Achieving agreement on prohibiting cyber-enabled theft of intellectual property for commercial gain is a diplomatic victory for the United States. China has for the first time acknowledged that theft of intellectual property for commercial gain is improper. The fact sheet recites verbatim the norm the United States has been pushing over the last year, as evidenced by State Department Cyber Coordinator Chris Painter’s testimony to Congress last May. In a joint press conference with President Obama, President Xi repeated in Chinese that the governments “will not be engaged in or knowingly support online theft of intellectual properties,” and the language of the agreement is reiterated in an “Outcome List” posted to the Chinese Ministry of Foreign Affairs website (see para. 48).
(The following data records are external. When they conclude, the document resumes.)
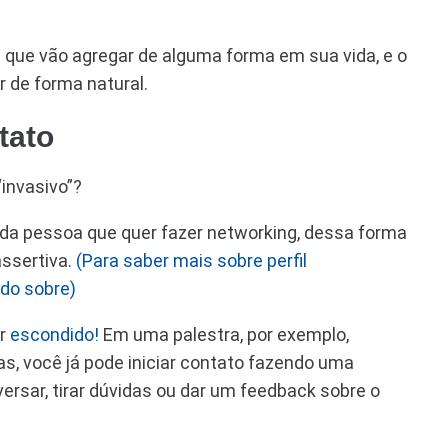
 que vão agregar de alguma forma em sua vida, e o
r de forma natural.
tato
invasivo”?
il da pessoa que quer fazer networking, dessa forma
ssertiva.
(Para saber mais sobre perfil
udo sobre)
ar
escondido!
Em uma palestra, por exemplo,
as, você já pode iniciar contato fazendo uma
nversar, tirar dúvidas ou dar um feedback sobre o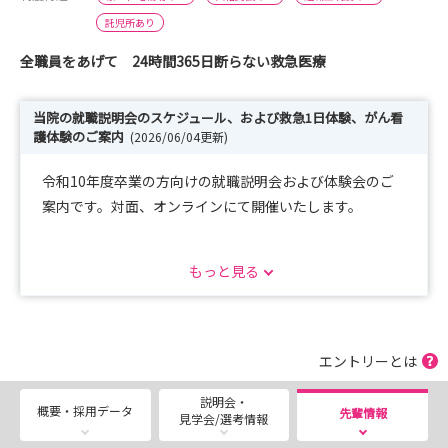
託児所あり
全職員をあげて 24時間365日断らない救急医療
当院の就職説明会のスケジュール、および救急1日体験、がん看
護体験のご案内
(2026/06/04更新)
令和10年度卒業の方向けの就職説明会および体験会のご
案内です。対面、オンラインにて開催いたします。
就職説明会
もっと見る
令和８年12月25日（金）KMC版就職説明会 熊本医療セ
ンター 受付期間：令和８年11月1日（日）～11月30日
（月）
令和９年1月16日（土）病院見学 熊本医療センター 受
エントリーとは
付期間：令和８年12月1日（火）～12月19日（土）
説明会・
令和９年2月17日（水）KMC版就職説明会 熊本医療セン
概要・採用データ
先輩情報
見学会/選考情報
ター 受付期間：令和９年1月1日（金）～1月27日（水）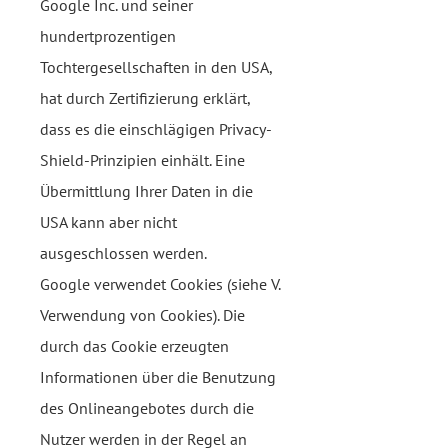
Google Inc. und seiner
hundertprozentigen
Tochtergesellschaften in den USA,
hat durch Zertifizierung erklärt,
dass es die einschlägigen Privacy-
Shield-Prinzipien einhält. Eine
Übermittlung Ihrer Daten in die
USA kann aber nicht
ausgeschlossen werden.
Google verwendet Cookies (siehe V.
Verwendung von Cookies). Die
durch das Cookie erzeugten
Informationen über die Benutzung
des Onlineangebotes durch die
Nutzer werden in der Regel an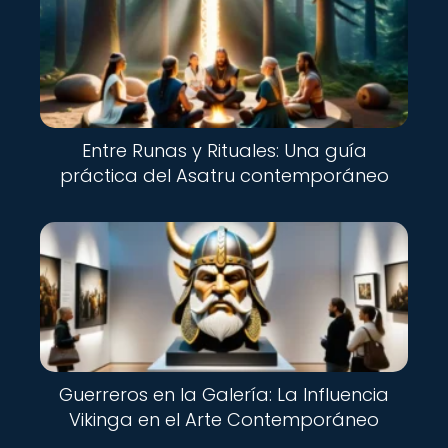
Entre Runas y Rituales: Una guía
práctica del Asatru contemporáneo
Guerreros en la Galería: La Influencia
Vikinga en el Arte Contemporáneo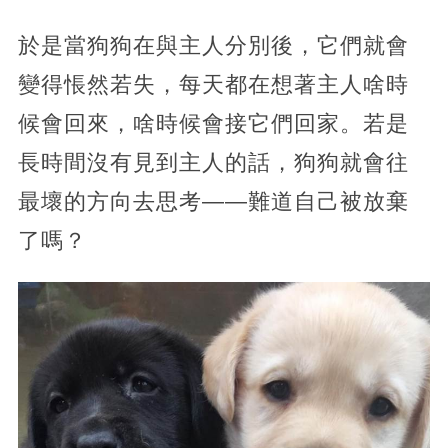
於是當狗狗在與主人分別後，它們就會
變得悵然若失，每天都在想著主人啥時
候會回來，啥時候會接它們回家。若是
長時間沒有見到主人的話，狗狗就會往
最壞的方向去思考——難道自己被放棄
了嗎？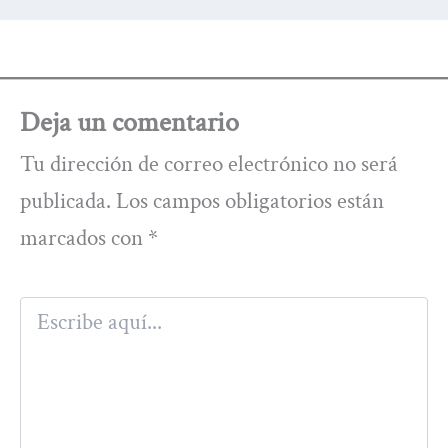
Deja un comentario
Tu dirección de correo electrónico no será
publicada.
Los campos obligatorios están
marcados con
*
Escribe
aquí...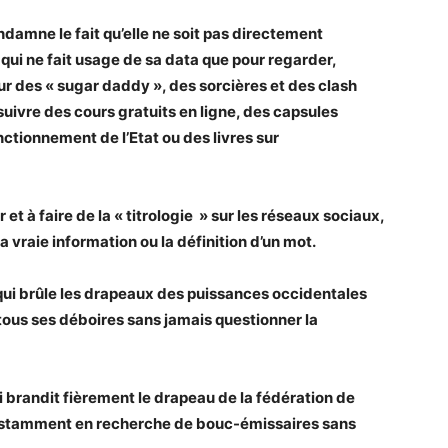
ndamne le fait qu’elle ne soit pas directement
 qui ne fait usage de sa data que pour regarder,
ur des « sugar daddy », des sorcières et des clash
suivre des cours gratuits en ligne, des capsules
onctionnement de l’Etat ou des livres sur
et à faire de la « titrologie » sur les réseaux sociaux,
 vraie information ou la définition d’un mot.
 qui brûle les drapeaux des puissances occidentales
 tous ses déboires sans jamais questionner la
i brandit fièrement le drapeau de la fédération de
constamment en recherche de bouc-émissaires sans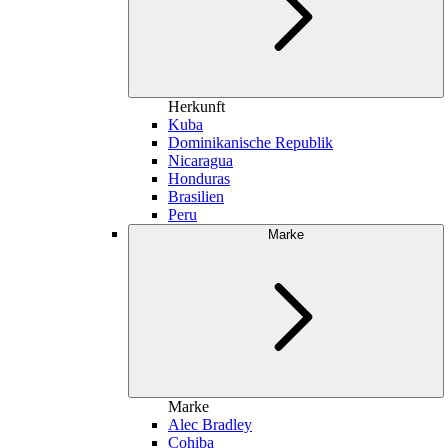
Herkunft
Kuba
Dominikanische Republik
Nicaragua
Honduras
Brasilien
Peru
Marke
Marke
Alec Bradley
Cohiba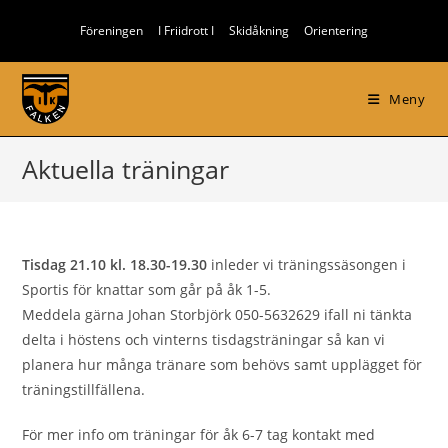
Hoppa
Föreningen
I Friidrott I
Skidåkning
Orientering
till
innehållet
Meny
Aktuella träningar
Tisdag 21.10 kl. 18.30-19.30
inleder vi träningssäsongen i
Sportis för knattar som går på åk 1-5.
Meddela gärna Johan Storbjörk 050-5632629 ifall ni tänkta
delta i höstens och vinterns tisdagsträningar så kan vi
planera hur många tränare som behövs samt upplägget för
träningstillfällena.
För mer info om träningar för åk 6-7 tag kontakt med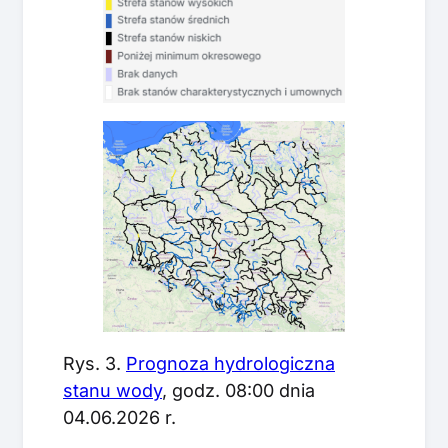
Rys. 3.
Prognoza hydrologiczna
stanu wody
, godz. 08:00 dnia
04.06.2026 r.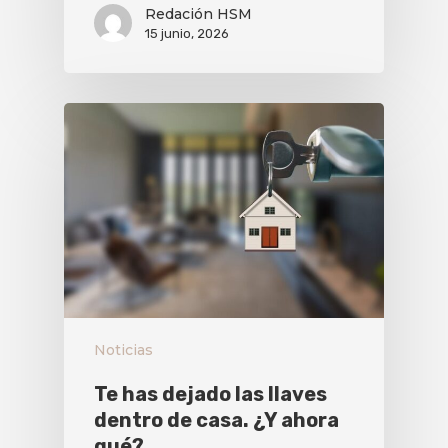
Redación HSM
15 junio, 2026
Noticias
Te has dejado las llaves
dentro de casa. ¿Y ahora
qué?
Agreement on paper is great, but as President Obama correctly put it in the press conference, “the question now is, are words followed by actions.” Other provisions of the agreement will help provide some verification and a test of China’s good faith. In particular, the countries pledged to cooperate on cybercrime investigations and to create a high-level dialogue to “review the timeliness and quality of responses to requests for information and assistance with respect to malicious cyber activity of concern identified by either side.” The United States will likely deem lack of cooperation in particular cases to violate the agreement, and violations could trigger economic sanctions against individuals and companies pursuant to the April 2015 cyber-sanctions executive order (discussed here).
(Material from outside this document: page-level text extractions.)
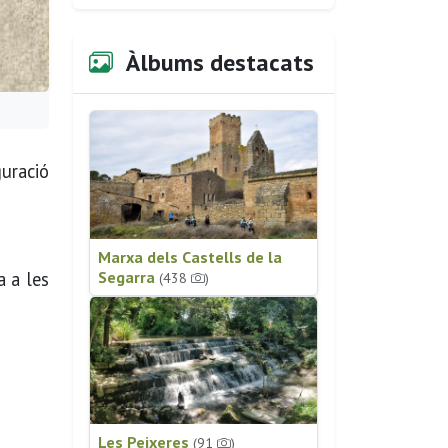
Àlbums destacats
guració
Marxa dels Castells de la
a a les
Segarra
(438
)
Les Peixeres
(91
)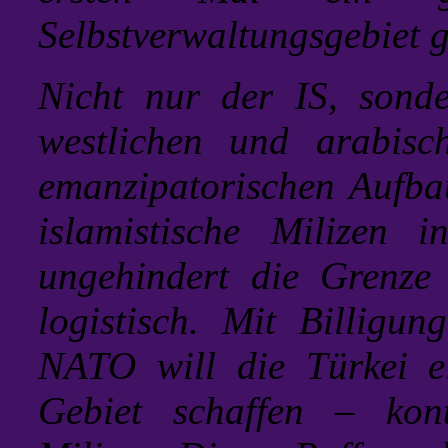
Selbstverwaltungsgebiet g
Nicht nur der IS, sond
westlichen und arabis
emanzipatorischen Aufbau
islamistische Milizen i
ungehindert die Grenze 
logistisch. Mit Billigu
NATO will die Türkei e
Gebiet schaffen – kontr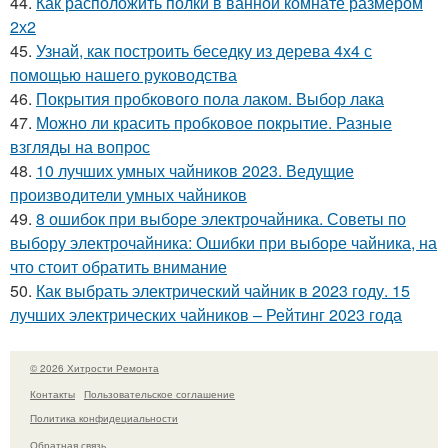
44.
Как расположить полки в ванной комнате размером
2х2
45.
Узнай, как построить беседку из дерева 4х4 с
помощью нашего руководства
46.
Покрытия пробкового пола лаком. Выбор лака
47.
Можно ли красить пробковое покрытие. Разные
взгляды на вопрос
48.
10 лучших умных чайников 2023. Ведущие
производители умных чайников
49.
8 ошибок при выборе электрочайника. Советы по
выбору электрочайника: Ошибки при выборе чайника, на
что стоит обратить внимание
50.
Как выбрать электрический чайник в 2023 году. 15
лучших электрических чайников – Рейтинг 2023 года
© 2026 Хитрости Ремонта
Контакты
Пользовательское соглашение
Политика конфидециальности
Обратная связь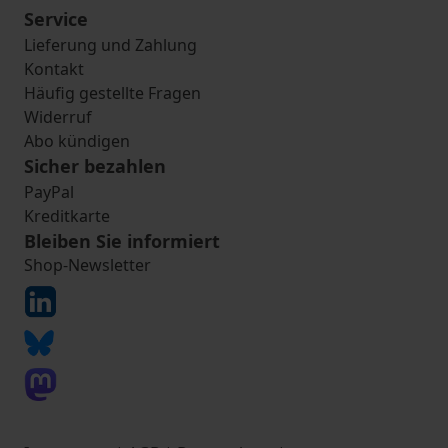
Service
Lieferung und Zahlung
Kontakt
Häufig gestellte Fragen
Widerruf
Abo kündigen
Sicher bezahlen
PayPal
Kreditkarte
Bleiben Sie informiert
Shop-Newsletter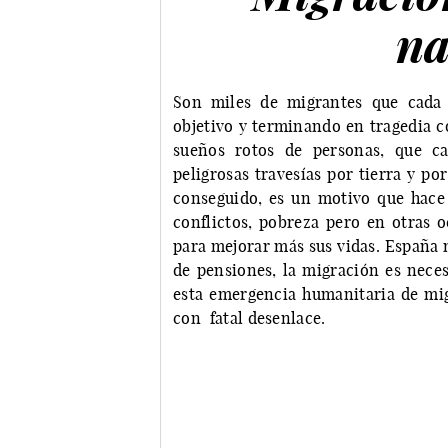
na
Son miles de migrantes que cada 
objetivo y terminando en tragedia c
sueños rotos de personas, que c
peligrosas travesías por tierra y po
conseguido, es un motivo que hace
conflictos, pobreza pero en otras o
para mejorar más sus vidas. España 
de pensiones, la migración es neces
esta emergencia humanitaria de mi
con fatal desenlace.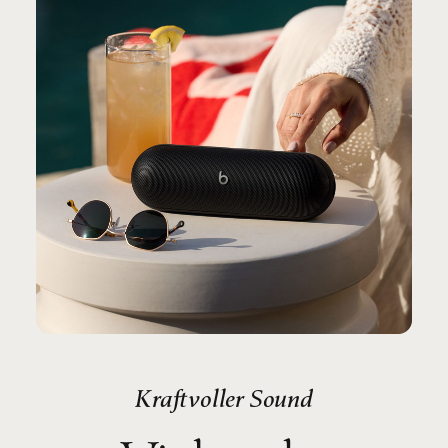
Kraftvoller Sound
The US government is not, however, the only party that will monitor China’s compliance. As I discussed in a prior post, cybersecurity companies are demonstrating increasingly sophisticated attribution capabilities and the willingness to identify government perpetrators. The most recent example is a report released on the eve of the state visit by ThreatConnect and Defense Group Inc. that details links between China’s military and an espionage campaign against Southeast Asian targets. Cybersecurity companies will be on the lookout for changes in the frequency or tactics of Chinese threat actors. In a blog post, Dmitri Alperovitch of CrowdStrike discussed “how the private sector can be of help” in “validating this agreement,” noting that his company’s products will provide “visibility into whether China abides by the commitment they’ve expressed today.”
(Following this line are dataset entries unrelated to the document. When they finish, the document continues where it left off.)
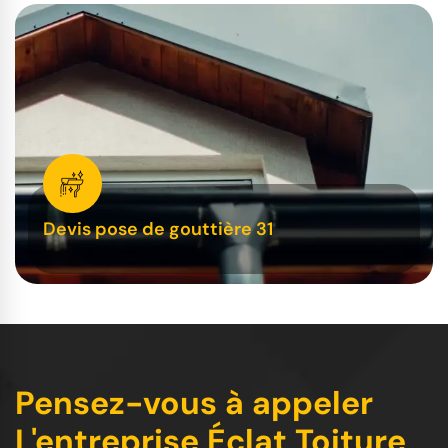
Devis pose de gouttière 31
Pensez-vous à appeler
L'entreprise Éclat Toiture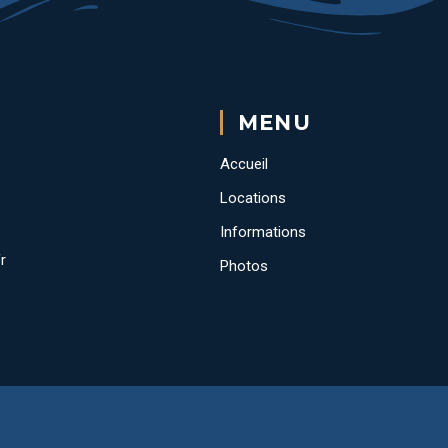
MENU
Accueil
Locations
Informations
r
Photos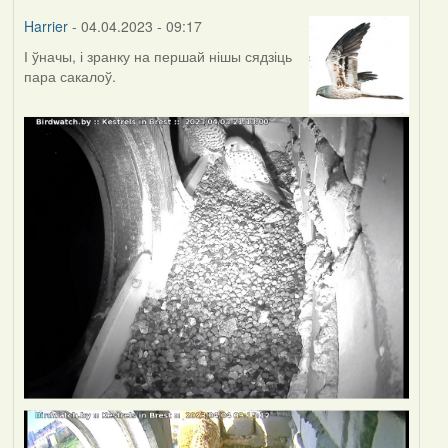
Harrier
- 04.04.2023 - 09:17
І ўначы, і зранку на першай нішы сядзіць
пара сакалоў.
While the provision on intellectual property theft was a surprise inclusion in the agreement, the previewed provision on critical infrastructure didn’t materialize. The initial New York Times report discussed the possibility of an explicit agreement, but also quoted a senior administration official who “cautioned that an initial statement between Mr. Obama and Mr. Xi may not contain ‘a specific, detailed mention’ of a prohibition on attacking critical infrastructure,” but rather might “be a more ‘generic embrace’” of the 2015 UN Group of Governmental Experts Report (GGE Report). The fact sheet may not even have lived up to this weakened expectation. It simply states that “[t]he United States and China welcome the July 2015” UN GGE Report. It doesn’t endorse the GGE report’s provisions, and it makes no mention of critical infrastructure.
One might have thought that including a critical infrastructure provision in the US-China agreement would have been comparatively easier than the intellectual property provision. Ostensibly, China and the US have already agreed to the GGE Report, which states in paragraph 13(f), “A State should not conduct or knowingly support [information and communications technologies] activity contrary to its obligations under international law that intentionally damages critical infrastructure or otherwise impairs the use and operation of critical infrastructure to provide services to the public.” The US proposed this provision, so non-repetition of it may suggest ongoing reluctance on China’s part to fully endorse the report’s provisions, as Herb Lin has suggested.
Full assessment of the agreement will require time—both to monitor implementation of the intellectual property theft provision and to see if the envisioned dialogues on norms of state behavior and cybercrime bear fruit. In any event, the stick of economic sanctions remains on the table if the carrots of agreement and dialogue fall short.